Word of Axe’s ceasefire reaches Chuck’s ears when he’s celebrating his victory over Boyd with Ira and Chuck Sr.—another seemingly sketchy dude who’s actually trying to do right by his son. Immediately sensing that something’s up, he leave the collegial get-together to confront Wendy. Saving his bacon is all well and good, but if it comes at the cost of returning to the employ of his archnemesis, Chuck will walk away from the marriage completely before sleeping with the enemy, as it were. He strides off into the night, leaving Wendy at their doorstep.

But his opposite number gets well and truly screwed this week as well. Yes, Bobby wins Wendy back over to his company, even if he can’t see her himself. And yes, he’s able to patch things up with his wife Lara—who hijacks their private helicopter and rides home from a fancy dinner alone when she hears he’s re-hired the woman she considers a liability—by passing off Wendy’s no-contact stipulation as his idea, not hers. But the defeat of Boyd in a case that Bobby saw as a dry run for his own war against Rhoades comes as a nasty shock, particularly since he’d already contractually obligated himself to call off all his nuisance lawsuits as a condition of Wendy’s return. What’s worse, Chuck’s dad pulls some strings (via a mover and shaker played by David Strathairn) and has the lucrative upstate New York casino relocated from the town where Bobby’d spent millions snapping up real estate to some other locale, costing Axe not just the outlay of cash for the land but a sure thing for years to come.

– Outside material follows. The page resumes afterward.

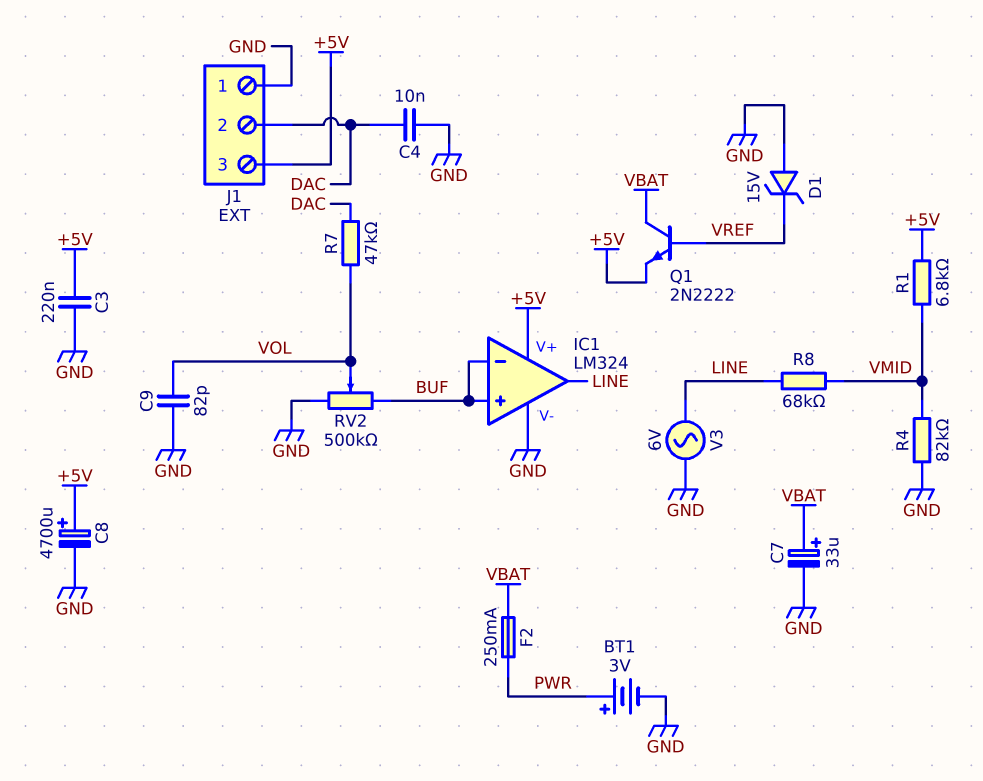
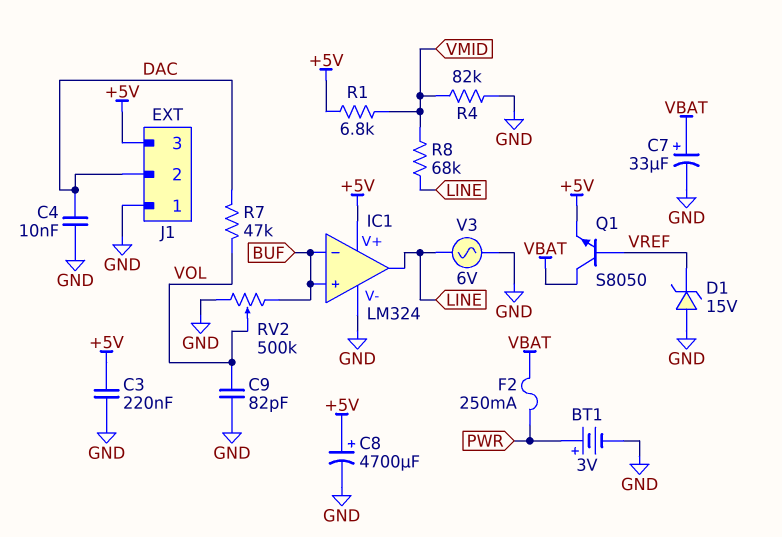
Q1: NPN 2N2222 (B VREF, C VBAT, E +5V) -> NPN S8050 (B VREF, C VBAT, E +5V)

Will he stay down for long? I doubt it. This is Billions, after all, and Bobby being brilliant is Billions’ thing. If you’re like me and didn’t see Axe’s full-court litigation press against Chuck as a Wendy recruitment scheme until the moment she herself did, then it stands to reason that the show could surprise us again with Bobby’s near-telepathic contingency planning. And isn’t it nice to have a show that can legitimately outsmart you—not just bury some easter-egg clues in a storyline and wait for you to find them, but convincingly construct characters whose intellect, talent, and emotional acumen keep them several steps ahead of your own? See also Chuck elsewhere in the episode, where he senses from the demeanor of Boyd’s lawyers alone that his star witness has been re-flipped against him; his refusal to take Boyd’s plea at first comes across as bluster, but once Chuck lays out the situation to Bryan it’s clear that he needs the threat of a jury trial to bring Boyd to heel.

Amid its leading men’s triumphs and pitfalls, Billions finds time for other memorable moments. I think Bobby’s blithe lie to Lara regarding the nature of his and Wendy’s new contract, for example, is the inverse of the “best moments” in couples therapy that Chuck describes to Ira—those little lightning flashes where, after a grueling conversation, their relationship feels free and easy again. Both sides of that particular mirror feel like they present an accurate image of how relationships work. But if you’re in this thing for the thrills, the continuing presence of Hall (that’s it, just “Hall”), Bobby’s fixer, ought to do you right; in this episode he convinces Lawrence Boyd that he’s willing to assault children to help his clients, and like Boyd, you may not necessarily believe him, but you don’t not believe him either. Like Billions at this point, he seems capable of anything.